┌──
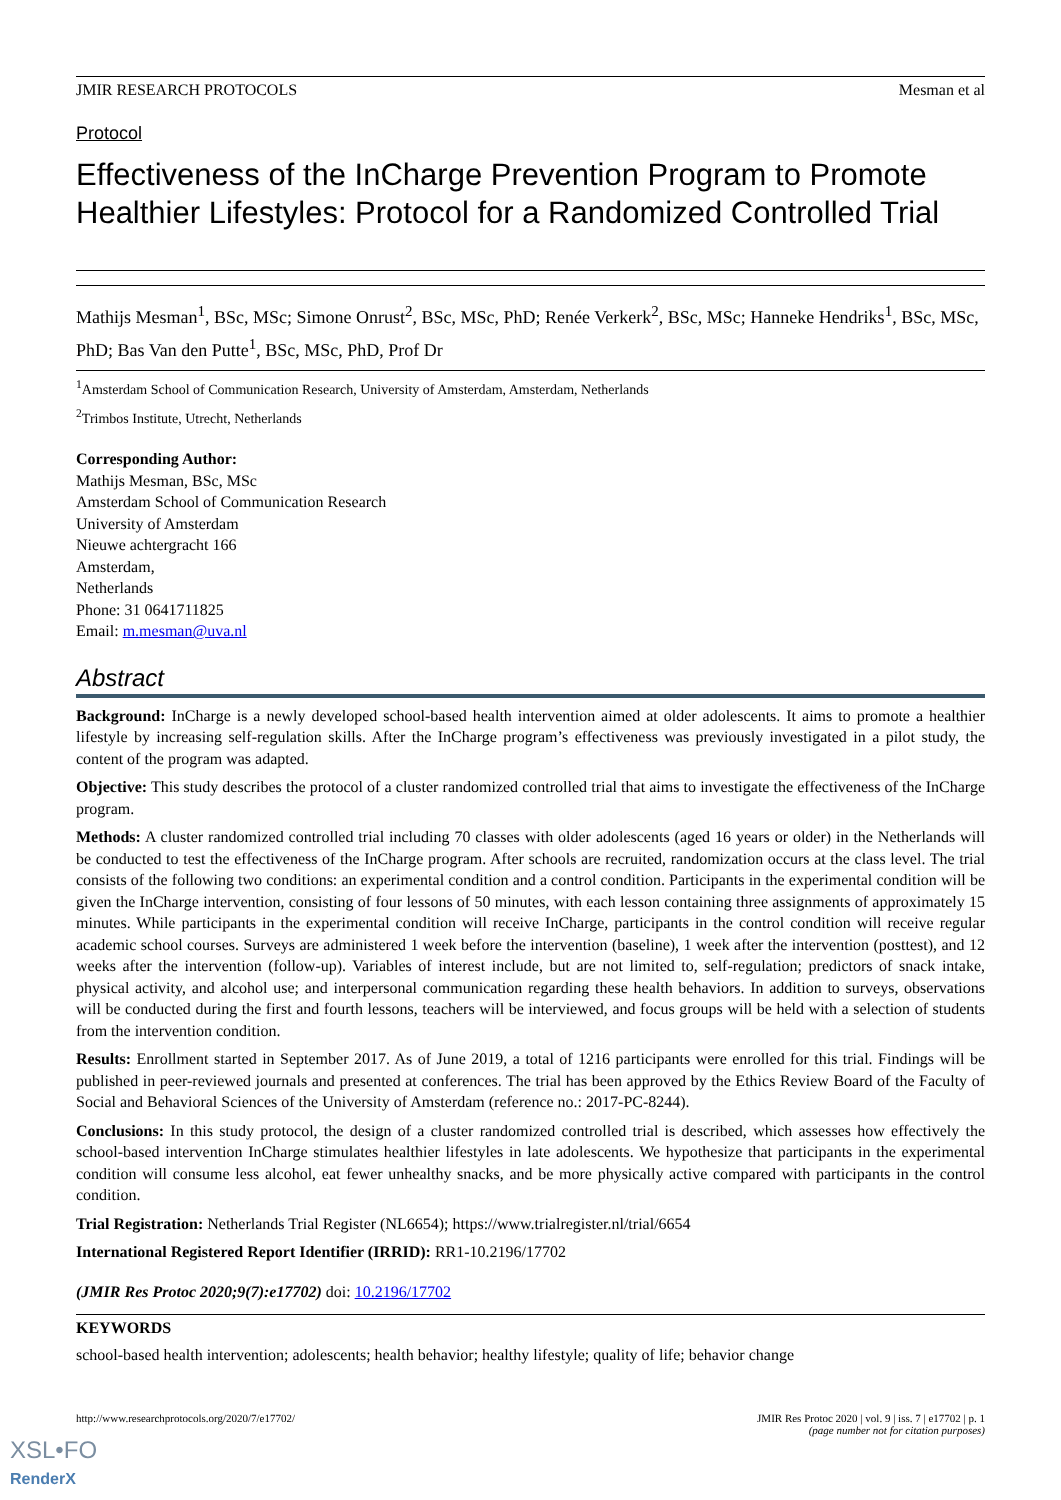JMIR RESEARCH PROTOCOLS Mesman et al
Protocol
Effectiveness of the InCharge Prevention Program to Promote Healthier Lifestyles: Protocol for a Randomized Controlled Trial
Mathijs Mesman<sup>1</sup>, BSc, MSc; Simone Onrust<sup>2</sup>, BSc, MSc, PhD; Renée Verkerk<sup>2</sup>, BSc, MSc; Hanneke Hendriks<sup>1</sup>, BSc, MSc, PhD; Bas Van den Putte<sup>1</sup>, BSc, MSc, PhD, Prof Dr
<sup>1</sup> Amsterdam School of Communication Research, University of Amsterdam, Amsterdam, Netherlands
<sup>2</sup> Trimbos Institute, Utrecht, Netherlands
Corresponding Author:
Mathijs Mesman, BSc, MSc
Amsterdam School of Communication Research
University of Amsterdam
Nieuwe achtergracht 166
Amsterdam,
Netherlands
Phone: 31 0641711825
Email: m.mesman@uva.nl
Abstract
Background: InCharge is a newly developed school-based health intervention aimed at older adolescents. It aims to promote a healthier lifestyle by increasing self-regulation skills. After the InCharge program’s effectiveness was previously investigated in a pilot study, the content of the program was adapted.
Objective: This study describes the protocol of a cluster randomized controlled trial that aims to investigate the effectiveness of the InCharge program.
Methods: A cluster randomized controlled trial including 70 classes with older adolescents (aged 16 years or older) in the Netherlands will be conducted to test the effectiveness of the InCharge program. After schools are recruited, randomization occurs at the class level. The trial consists of the following two conditions: an experimental condition and a control condition. Participants in the experimental condition will be given the InCharge intervention, consisting of four lessons of 50 minutes, with each lesson containing three assignments of approximately 15 minutes. While participants in the experimental condition will receive InCharge, participants in the control condition will receive regular academic school courses. Surveys are administered 1 week before the intervention (baseline), 1 week after the intervention (posttest), and 12 weeks after the intervention (follow-up). Variables of interest include, but are not limited to, self-regulation; predictors of snack intake, physical activity, and alcohol use; and interpersonal communication regarding these health behaviors. In addition to surveys, observations will be conducted during the first and fourth lessons, teachers will be interviewed, and focus groups will be held with a selection of students from the intervention condition.
Results: Enrollment started in September 2017. As of June 2019, a total of 1216 participants were enrolled for this trial. Findings will be published in peer-reviewed journals and presented at conferences. The trial has been approved by the Ethics Review Board of the Faculty of Social and Behavioral Sciences of the University of Amsterdam (reference no.: 2017-PC-8244).
Conclusions: In this study protocol, the design of a cluster randomized controlled trial is described, which assesses how effectively the school-based intervention InCharge stimulates healthier lifestyles in late adolescents. We hypothesize that participants in the experimental condition will consume less alcohol, eat fewer unhealthy snacks, and be more physically active compared with participants in the control condition.
Trial Registration: Netherlands Trial Register (NL6654); https://www.trialregister.nl/trial/6654
International Registered Report Identifier (IRRID): RR1-10.2196/17702
(JMIR Res Protoc 2020;9(7):e17702) doi: 10.2196/17702
KEYWORDS
school-based health intervention; adolescents; health behavior; healthy lifestyle; quality of life; behavior change
http://www.researchprotocols.org/2020/7/e17702/ JMIR Res Protoc 2020 | vol. 9 | iss. 7 | e17702 | p. 1
(page number not for citation purposes)
XSL•FO
RenderX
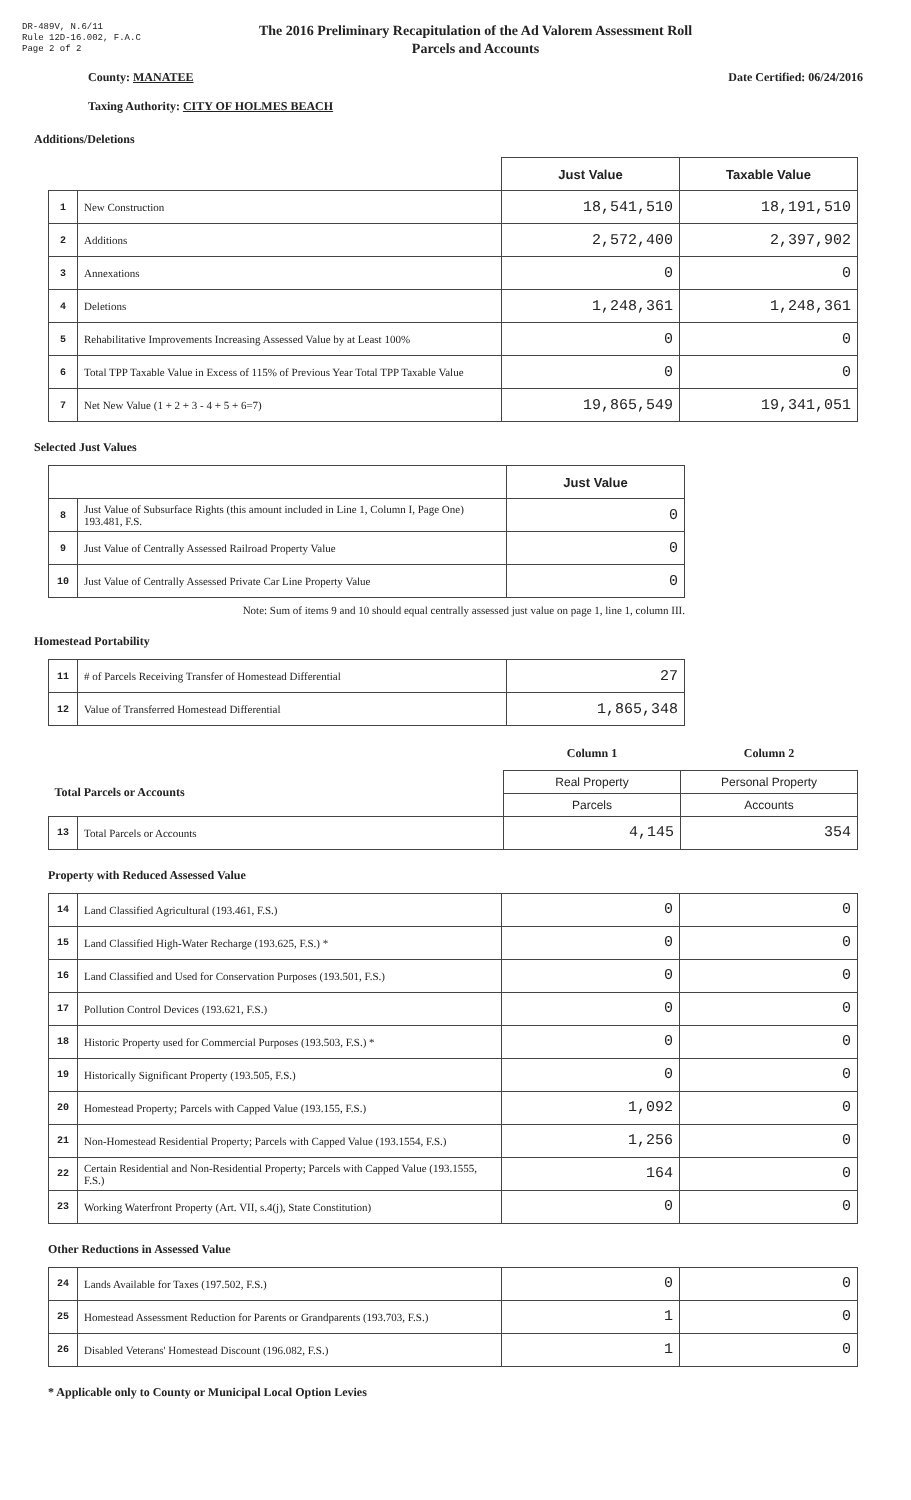DR-489V, N.6/11
Rule 12D-16.002, F.A.C
Page 2 of 2
The 2016 Preliminary Recapitulation of the Ad Valorem Assessment Roll
Parcels and Accounts
County: MANATEE Date Certified: 06/24/2016
Taxing Authority: CITY OF HOLMES BEACH
Additions/Deletions
| | | Just Value | Taxable Value |
| --- | --- | --- | --- |
| 1 | New Construction | 18,541,510 | 18,191,510 |
| 2 | Additions | 2,572,400 | 2,397,902 |
| 3 | Annexations | 0 | 0 |
| 4 | Deletions | 1,248,361 | 1,248,361 |
| 5 | Rehabilitative Improvements Increasing Assessed Value by at Least 100% | 0 | 0 |
| 6 | Total TPP Taxable Value in Excess of 115% of Previous Year Total TPP Taxable Value | 0 | 0 |
| 7 | Net New Value (1 + 2 + 3 - 4 + 5 + 6=7) | 19,865,549 | 19,341,051 |
Selected Just Values
| | | Just Value |
| --- | --- | --- |
| 8 | Just Value of Subsurface Rights (this amount included in Line 1, Column I, Page One) 193.481, F.S. | 0 |
| 9 | Just Value of Centrally Assessed Railroad Property Value | 0 |
| 10 | Just Value of Centrally Assessed Private Car Line Property Value | 0 |
Note: Sum of items 9 and 10 should equal centrally assessed just value on page 1, line 1, column III.
Homestead Portability
| 11 | # of Parcels Receiving Transfer of Homestead Differential | 27 |
| 12 | Value of Transferred Homestead Differential | 1,865,348 |
| | | Column 1 | Column 2 |
| Total Parcels or Accounts | | Real Property | Personal Property |
| | | Parcels | Accounts |
| 13 | Total Parcels or Accounts | 4,145 | 354 |
Property with Reduced Assessed Value
| 14 | Land Classified Agricultural (193.461, F.S.) | 0 | 0 |
| 15 | Land Classified High-Water Recharge (193.625, F.S.) * | 0 | 0 |
| 16 | Land Classified and Used for Conservation Purposes (193.501, F.S.) | 0 | 0 |
| 17 | Pollution Control Devices (193.621, F.S.) | 0 | 0 |
| 18 | Historic Property used for Commercial Purposes (193.503, F.S.) * | 0 | 0 |
| 19 | Historically Significant Property (193.505, F.S.) | 0 | 0 |
| 20 | Homestead Property; Parcels with Capped Value (193.155, F.S.) | 1,092 | 0 |
| 21 | Non-Homestead Residential Property; Parcels with Capped Value (193.1554, F.S.) | 1,256 | 0 |
| 22 | Certain Residential and Non-Residential Property; Parcels with Capped Value (193.1555, F.S.) | 164 | 0 |
| 23 | Working Waterfront Property (Art. VII, s.4(j), State Constitution) | 0 | 0 |
Other Reductions in Assessed Value
| 24 | Lands Available for Taxes (197.502, F.S.) | 0 | 0 |
| 25 | Homestead Assessment Reduction for Parents or Grandparents (193.703, F.S.) | 1 | 0 |
| 26 | Disabled Veterans' Homestead Discount (196.082, F.S.) | 1 | 0 |
* Applicable only to County or Municipal Local Option Levies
└──
Work to complete:
Starting at the first entry above and ending at the last, write everything out exactly except the pictures.

Task response:
JMIR RESEARCH PROTOCOLS Mesman et al
Protocol
Effectiveness of the InCharge Prevention Program to Promote Healthier Lifestyles: Protocol for a Randomized Controlled Trial
Mathijs Mesman<sup>1</sup>, BSc, MSc; Simone Onrust<sup>2</sup>, BSc, MSc, PhD; Renée Verkerk<sup>2</sup>, BSc, MSc; Hanneke Hendriks<sup>1</sup>, BSc, MSc, PhD; Bas Van den Putte<sup>1</sup>, BSc, MSc, PhD, Prof Dr
<sup>1</sup> Amsterdam School of Communication Research, University of Amsterdam, Amsterdam, Netherlands
<sup>2</sup> Trimbos Institute, Utrecht, Netherlands
Corresponding Author:
Mathijs Mesman, BSc, MSc
Amsterdam School of Communication Research
University of Amsterdam
Nieuwe achtergracht 166
Amsterdam,
Netherlands
Phone: 31 0641711825
Email: m.mesman@uva.nl
Abstract
Background: InCharge is a newly developed school-based health intervention aimed at older adolescents. It aims to promote a healthier lifestyle by increasing self-regulation skills. After the InCharge program’s effectiveness was previously investigated in a pilot study, the content of the program was adapted.
Objective: This study describes the protocol of a cluster randomized controlled trial that aims to investigate the effectiveness of the InCharge program.
Methods: A cluster randomized controlled trial including 70 classes with older adolescents (aged 16 years or older) in the Netherlands will be conducted to test the effectiveness of the InCharge program. After schools are recruited, randomization occurs at the class level. The trial consists of the following two conditions: an experimental condition and a control condition. Participants in the experimental condition will be given the InCharge intervention, consisting of four lessons of 50 minutes, with each lesson containing three assignments of approximately 15 minutes. While participants in the experimental condition will receive InCharge, participants in the control condition will receive regular academic school courses. Surveys are administered 1 week before the intervention (baseline), 1 week after the intervention (posttest), and 12 weeks after the intervention (follow-up). Variables of interest include, but are not limited to, self-regulation; predictors of snack intake, physical activity, and alcohol use; and interpersonal communication regarding these health behaviors. In addition to surveys, observations will be conducted during the first and fourth lessons, teachers will be interviewed, and focus groups will be held with a selection of students from the intervention condition.
Results: Enrollment started in September 2017. As of June 2019, a total of 1216 participants were enrolled for this trial. Findings will be published in peer-reviewed journals and presented at conferences. The trial has been approved by the Ethics Review Board of the Faculty of Social and Behavioral Sciences of the University of Amsterdam (reference no.: 2017-PC-8244).
Conclusions: In this study protocol, the design of a cluster randomized controlled trial is described, which assesses how effectively the school-based intervention InCharge stimulates healthier lifestyles in late adolescents. We hypothesize that participants in the experimental condition will consume less alcohol, eat fewer unhealthy snacks, and be more physically active compared with participants in the control condition.
Trial Registration: Netherlands Trial Register (NL6654); https://www.trialregister.nl/trial/6654
International Registered Report Identifier (IRRID): RR1-10.2196/17702
(JMIR Res Protoc 2020;9(7):e17702) doi: 10.2196/17702
KEYWORDS
school-based health intervention; adolescents; health behavior; healthy lifestyle; quality of life; behavior change
http://www.researchprotocols.org/2020/7/e17702/ JMIR Res Protoc 2020 | vol. 9 | iss. 7 | e17702 | p. 1
(page number not for citation purposes)
XSL•FO
RenderX
DR-489V, N.6/11
Rule 12D-16.002, F.A.C
Page 2 of 2
The 2016 Preliminary Recapitulation of the Ad Valorem Assessment Roll
Parcels and Accounts
County: MANATEE Date Certified: 06/24/2016
Taxing Authority: CITY OF HOLMES BEACH
Additions/Deletions
| | | Just Value | Taxable Value |
| --- | --- | --- | --- |
| 1 | New Construction | 18,541,510 | 18,191,510 |
| 2 | Additions | 2,572,400 | 2,397,902 |
| 3 | Annexations | 0 | 0 |
| 4 | Deletions | 1,248,361 | 1,248,361 |
| 5 | Rehabilitative Improvements Increasing Assessed Value by at Least 100% | 0 | 0 |
| 6 | Total TPP Taxable Value in Excess of 115% of Previous Year Total TPP Taxable Value | 0 | 0 |
| 7 | Net New Value (1 + 2 + 3 - 4 + 5 + 6=7) | 19,865,549 | 19,341,051 |
Selected Just Values
| | | Just Value |
| --- | --- | --- |
| 8 | Just Value of Subsurface Rights (this amount included in Line 1, Column I, Page One) 193.481, F.S. | 0 |
| 9 | Just Value of Centrally Assessed Railroad Property Value | 0 |
| 10 | Just Value of Centrally Assessed Private Car Line Property Value | 0 |
Note: Sum of items 9 and 10 should equal centrally assessed just value on page 1, line 1, column III.
Homestead Portability
| 11 | # of Parcels Receiving Transfer of Homestead Differential | 27 |
| 12 | Value of Transferred Homestead Differential | 1,865,348 |
| | | Column 1 | Column 2 |
| Total Parcels or Accounts | | Real Property | Personal Property |
| | | Parcels | Accounts |
| 13 | Total Parcels or Accounts | 4,145 | 354 |
Property with Reduced Assessed Value
| 14 | Land Classified Agricultural (193.461, F.S.) | 0 | 0 |
| 15 | Land Classified High-Water Recharge (193.625, F.S.) * | 0 | 0 |
| 16 | Land Classified and Used for Conservation Purposes (193.501, F.S.) | 0 | 0 |
| 17 | Pollution Control Devices (193.621, F.S.) | 0 | 0 |
| 18 | Historic Property used for Commercial Purposes (193.503, F.S.) * | 0 | 0 |
| 19 | Historically Significant Property (193.505, F.S.) | 0 | 0 |
| 20 | Homestead Property; Parcels with Capped Value (193.155, F.S.) | 1,092 | 0 |
| 21 | Non-Homestead Residential Property; Parcels with Capped Value (193.1554, F.S.) | 1,256 | 0 |
| 22 | Certain Residential and Non-Residential Property; Parcels with Capped Value (193.1555, F.S.) | 164 | 0 |
| 23 | Working Waterfront Property (Art. VII, s.4(j), State Constitution) | 0 | 0 |
Other Reductions in Assessed Value
| 24 | Lands Available for Taxes (197.502, F.S.) | 0 | 0 |
| 25 | Homestead Assessment Reduction for Parents or Grandparents (193.703, F.S.) | 1 | 0 |
| 26 | Disabled Veterans' Homestead Discount (196.082, F.S.) | 1 | 0 |
* Applicable only to County or Municipal Local Option Levies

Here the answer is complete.